* DATA FOR THIS EXERCISE
┌──
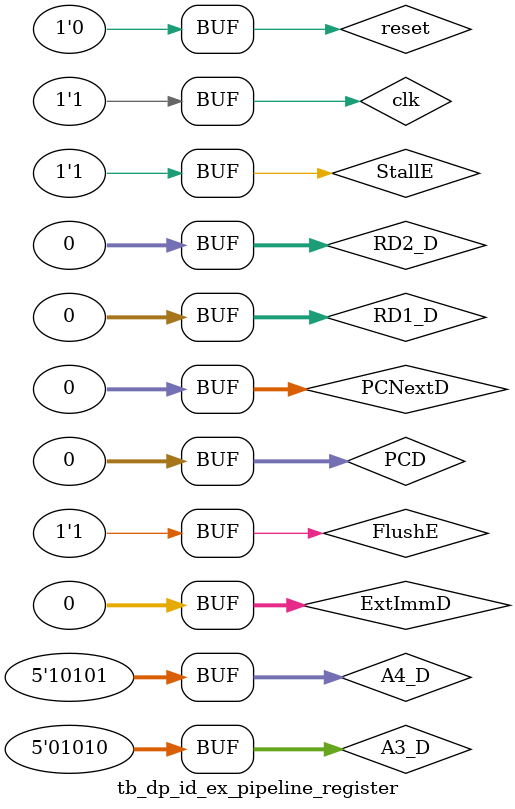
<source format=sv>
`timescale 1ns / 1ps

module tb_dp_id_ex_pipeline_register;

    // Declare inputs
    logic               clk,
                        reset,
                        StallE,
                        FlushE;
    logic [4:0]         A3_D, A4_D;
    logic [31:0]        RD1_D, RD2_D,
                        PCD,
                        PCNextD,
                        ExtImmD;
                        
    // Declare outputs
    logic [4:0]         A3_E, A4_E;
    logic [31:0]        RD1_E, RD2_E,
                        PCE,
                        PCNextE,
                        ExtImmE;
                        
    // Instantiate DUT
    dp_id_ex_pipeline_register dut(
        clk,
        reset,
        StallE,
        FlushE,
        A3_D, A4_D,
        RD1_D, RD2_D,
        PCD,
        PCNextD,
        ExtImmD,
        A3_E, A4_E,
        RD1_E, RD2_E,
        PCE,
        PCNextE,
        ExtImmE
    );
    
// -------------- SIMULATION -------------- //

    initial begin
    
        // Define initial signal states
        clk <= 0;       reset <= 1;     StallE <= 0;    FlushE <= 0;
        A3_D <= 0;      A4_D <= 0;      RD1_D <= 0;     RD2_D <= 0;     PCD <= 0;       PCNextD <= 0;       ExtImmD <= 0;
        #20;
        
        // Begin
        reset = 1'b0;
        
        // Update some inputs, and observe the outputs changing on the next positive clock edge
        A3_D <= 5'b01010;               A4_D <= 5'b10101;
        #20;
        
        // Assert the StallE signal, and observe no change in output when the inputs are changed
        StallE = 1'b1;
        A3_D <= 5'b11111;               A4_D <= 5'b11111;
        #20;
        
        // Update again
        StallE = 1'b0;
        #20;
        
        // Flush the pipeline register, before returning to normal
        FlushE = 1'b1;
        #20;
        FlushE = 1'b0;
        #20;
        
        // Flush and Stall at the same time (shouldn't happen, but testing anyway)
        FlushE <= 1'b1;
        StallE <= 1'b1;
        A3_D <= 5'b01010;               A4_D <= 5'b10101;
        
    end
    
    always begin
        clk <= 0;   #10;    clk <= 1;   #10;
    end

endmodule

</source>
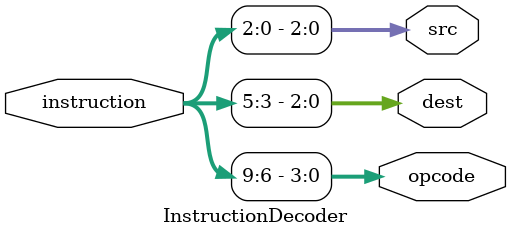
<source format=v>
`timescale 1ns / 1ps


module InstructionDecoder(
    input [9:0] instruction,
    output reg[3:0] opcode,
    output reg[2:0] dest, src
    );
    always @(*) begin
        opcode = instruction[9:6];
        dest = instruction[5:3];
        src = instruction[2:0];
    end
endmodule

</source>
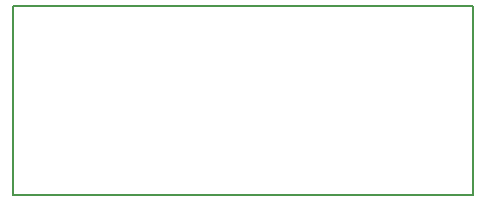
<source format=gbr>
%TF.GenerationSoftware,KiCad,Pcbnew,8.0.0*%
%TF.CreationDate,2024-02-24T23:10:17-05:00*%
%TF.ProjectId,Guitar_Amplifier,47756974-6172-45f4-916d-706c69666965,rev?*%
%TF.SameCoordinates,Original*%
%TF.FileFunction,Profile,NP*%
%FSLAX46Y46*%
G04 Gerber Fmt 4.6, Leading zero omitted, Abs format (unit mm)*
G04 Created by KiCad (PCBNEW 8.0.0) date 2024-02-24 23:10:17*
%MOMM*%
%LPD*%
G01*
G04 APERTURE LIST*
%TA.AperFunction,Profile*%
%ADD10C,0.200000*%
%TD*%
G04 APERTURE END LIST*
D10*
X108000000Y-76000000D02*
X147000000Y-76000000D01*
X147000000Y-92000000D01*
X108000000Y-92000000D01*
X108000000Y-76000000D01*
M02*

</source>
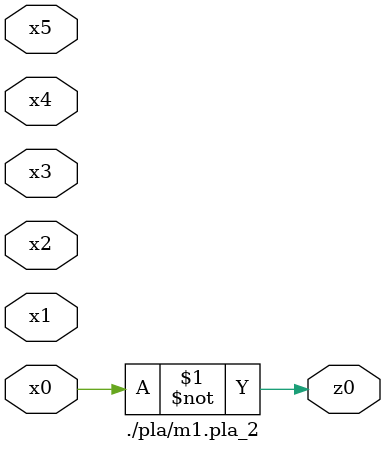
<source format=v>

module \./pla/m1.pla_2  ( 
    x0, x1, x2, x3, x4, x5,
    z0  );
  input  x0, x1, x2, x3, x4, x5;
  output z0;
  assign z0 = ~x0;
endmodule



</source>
└──
* JOB
Retype, please, exactly the lines that begin with the one containing "X147000000Y-92000000D01*" and end at the last line of the entries above, both included, leaving out pictures.

* RESULT FOR THIS TASK
X147000000Y-92000000D01*
X108000000Y-92000000D01*
X108000000Y-76000000D01*
M02*

</source>
<source format=v>

module \./pla/m1.pla_2  ( 
    x0, x1, x2, x3, x4, x5,
    z0  );
  input  x0, x1, x2, x3, x4, x5;
  output z0;
  assign z0 = ~x0;
endmodule



</source>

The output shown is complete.